En otras palabras, el Gobierno de Estados Unidos tiene una potente estrategia para desplegar agentes de influencia de forma directa e indirecta. De hecho, durante la primera Guerra Fría, la CIA y la antigua Agencia de Información de Estados Unidos perfeccionaron el arte de la “guerra de la información”, incluyendo crear técnicas actualmente presentes como hacer que entidades supuestamente independientes presenten cínicamente propaganda de Estados Unidos al gran público, que rechazaría esa misma propaganda si llegara del Gobierno, pero que seguramente confiará en “periodistas ciudadanos” y “blogueros”.

Pero el mayor peligro de esta perversión del periodismo es que prepara el terreno para “cambios de régimen” que desestabilizan países enteros, acaban con la democracia de verdad (es decir, el poder del pueblo) y pueden causar guerras civiles. El sueño de los actuales neoconservadores de conseguir un cambio de régimen en Moscú es especialmente peligroso para el futuro tanto de Rusia como del resto del mundo.

Al margen de lo que cada cual opine del presidente Putin, es un líder político racional cuya legendaria sangre fría hace que no tienda a tomar decisiones a la ligera.
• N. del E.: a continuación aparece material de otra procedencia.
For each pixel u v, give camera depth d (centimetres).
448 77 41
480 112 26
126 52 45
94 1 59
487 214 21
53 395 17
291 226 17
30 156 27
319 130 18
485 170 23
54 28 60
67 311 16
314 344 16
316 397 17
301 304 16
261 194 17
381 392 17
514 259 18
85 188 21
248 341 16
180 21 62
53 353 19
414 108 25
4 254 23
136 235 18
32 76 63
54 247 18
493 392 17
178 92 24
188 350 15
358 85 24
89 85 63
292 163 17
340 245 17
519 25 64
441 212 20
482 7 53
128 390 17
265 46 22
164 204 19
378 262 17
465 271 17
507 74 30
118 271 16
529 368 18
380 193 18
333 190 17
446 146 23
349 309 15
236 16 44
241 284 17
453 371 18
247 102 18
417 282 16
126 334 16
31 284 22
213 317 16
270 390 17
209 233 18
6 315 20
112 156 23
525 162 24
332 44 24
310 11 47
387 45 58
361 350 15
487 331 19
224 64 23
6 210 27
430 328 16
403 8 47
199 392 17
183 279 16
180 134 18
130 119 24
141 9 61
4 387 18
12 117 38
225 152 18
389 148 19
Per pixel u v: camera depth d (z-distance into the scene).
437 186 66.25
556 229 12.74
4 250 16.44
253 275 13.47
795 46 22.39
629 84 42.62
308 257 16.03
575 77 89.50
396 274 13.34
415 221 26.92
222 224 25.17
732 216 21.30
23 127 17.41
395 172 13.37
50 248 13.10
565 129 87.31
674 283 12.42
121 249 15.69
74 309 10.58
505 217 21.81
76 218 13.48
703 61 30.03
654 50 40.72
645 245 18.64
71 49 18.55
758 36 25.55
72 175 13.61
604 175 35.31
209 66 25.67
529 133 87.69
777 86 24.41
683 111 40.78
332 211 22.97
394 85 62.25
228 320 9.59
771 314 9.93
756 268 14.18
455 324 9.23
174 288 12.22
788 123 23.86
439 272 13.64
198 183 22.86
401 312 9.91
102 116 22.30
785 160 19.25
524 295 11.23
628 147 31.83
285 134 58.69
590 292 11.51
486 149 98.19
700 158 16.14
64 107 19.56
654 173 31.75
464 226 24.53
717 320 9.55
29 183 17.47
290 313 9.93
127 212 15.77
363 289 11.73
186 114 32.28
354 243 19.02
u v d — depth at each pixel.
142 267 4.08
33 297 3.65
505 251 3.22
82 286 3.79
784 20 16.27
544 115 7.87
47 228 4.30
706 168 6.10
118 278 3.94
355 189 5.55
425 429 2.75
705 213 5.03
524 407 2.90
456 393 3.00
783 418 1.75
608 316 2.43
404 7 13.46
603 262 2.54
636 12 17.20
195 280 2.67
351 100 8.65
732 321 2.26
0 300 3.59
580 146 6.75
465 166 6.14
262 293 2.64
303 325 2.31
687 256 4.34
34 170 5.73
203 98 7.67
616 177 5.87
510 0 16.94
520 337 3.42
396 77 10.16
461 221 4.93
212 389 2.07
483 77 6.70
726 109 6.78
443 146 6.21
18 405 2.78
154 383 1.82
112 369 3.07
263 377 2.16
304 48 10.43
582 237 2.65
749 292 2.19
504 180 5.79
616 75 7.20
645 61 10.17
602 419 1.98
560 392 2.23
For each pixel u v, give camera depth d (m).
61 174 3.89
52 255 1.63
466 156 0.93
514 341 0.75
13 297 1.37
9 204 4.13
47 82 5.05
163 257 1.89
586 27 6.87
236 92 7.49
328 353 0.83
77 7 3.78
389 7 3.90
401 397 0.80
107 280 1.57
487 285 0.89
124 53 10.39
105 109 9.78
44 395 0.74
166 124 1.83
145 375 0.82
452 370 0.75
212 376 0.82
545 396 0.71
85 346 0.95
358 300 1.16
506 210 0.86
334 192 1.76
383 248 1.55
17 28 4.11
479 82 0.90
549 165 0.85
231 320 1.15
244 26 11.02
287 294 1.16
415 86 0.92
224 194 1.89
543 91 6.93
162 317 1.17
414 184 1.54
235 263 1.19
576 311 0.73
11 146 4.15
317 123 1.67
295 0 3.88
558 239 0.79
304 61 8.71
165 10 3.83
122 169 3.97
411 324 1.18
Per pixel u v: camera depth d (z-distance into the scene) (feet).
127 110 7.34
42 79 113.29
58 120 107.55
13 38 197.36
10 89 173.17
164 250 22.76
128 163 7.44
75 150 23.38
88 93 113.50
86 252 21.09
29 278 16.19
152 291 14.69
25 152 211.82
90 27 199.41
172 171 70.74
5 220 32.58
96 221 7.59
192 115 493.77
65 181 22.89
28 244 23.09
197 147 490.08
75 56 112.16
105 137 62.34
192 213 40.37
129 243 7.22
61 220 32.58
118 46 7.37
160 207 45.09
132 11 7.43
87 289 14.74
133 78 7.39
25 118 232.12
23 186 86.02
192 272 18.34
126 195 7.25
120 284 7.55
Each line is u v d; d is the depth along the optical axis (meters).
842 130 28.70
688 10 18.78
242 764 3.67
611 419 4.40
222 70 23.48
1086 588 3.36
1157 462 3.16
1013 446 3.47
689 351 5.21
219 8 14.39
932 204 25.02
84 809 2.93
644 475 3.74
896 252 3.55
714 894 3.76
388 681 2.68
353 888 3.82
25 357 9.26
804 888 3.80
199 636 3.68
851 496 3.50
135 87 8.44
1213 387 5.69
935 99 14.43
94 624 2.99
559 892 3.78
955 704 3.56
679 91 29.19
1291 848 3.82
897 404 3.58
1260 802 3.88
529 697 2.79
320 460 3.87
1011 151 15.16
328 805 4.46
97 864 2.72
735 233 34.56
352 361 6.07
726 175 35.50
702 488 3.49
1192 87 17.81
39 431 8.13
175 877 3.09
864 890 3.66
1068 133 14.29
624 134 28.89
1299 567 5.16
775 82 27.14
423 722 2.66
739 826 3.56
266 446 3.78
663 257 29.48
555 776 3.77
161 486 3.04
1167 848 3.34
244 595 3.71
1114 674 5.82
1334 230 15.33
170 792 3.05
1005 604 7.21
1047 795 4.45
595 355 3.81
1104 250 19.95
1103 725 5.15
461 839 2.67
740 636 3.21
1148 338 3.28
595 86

Su estilo de liderazgo también convence al pueblo ruso, que en su inmensa mayoría le apoya según las encuestas de opinión.

Aunque los neocon pueden seguir fantaseando con la posibilidad de generar suficientes penurias económicas y distensión política en Rusia para conseguir derrocar a Putin, sus expectativas de que el próximo líder será alguien manejable como el presidente Boris Yeltsin, que permitiera la vuelta de agentes estadounidenses para continuar el saqueo de los recursos rusos es, casi con toda certeza, una quimera.

Es mucho más probable que –si se consiguiera organizar un “cambio de régimen”- Putin fuera reemplazado por un nacionalista de la línea dura que pudiera incluso plantearse la posibilidad de utilizar el arsenal nuclear ruso si Occidente vuelve a intentar romper a la madre Rusia. En mi opinión, el peligro no es Putin, sino quien venga después de Putin.

Así que mientras toda evidencia de la corrupción de Putin –o de cualquier otro líder político- ha de ser investigada, los estándares no deben rebajarse únicamente porque él, o cualquier otra persona, sea una figura demonizada en Occidente. Debe haber una sola vara de medir. La ira de la prensa occidental sobre la corrupción ha de ser expresada al mismo nivel contra líderes políticos o empresariales de Estados Unidos y otros países del G-7 y no solo contra los miembros de los BRICS.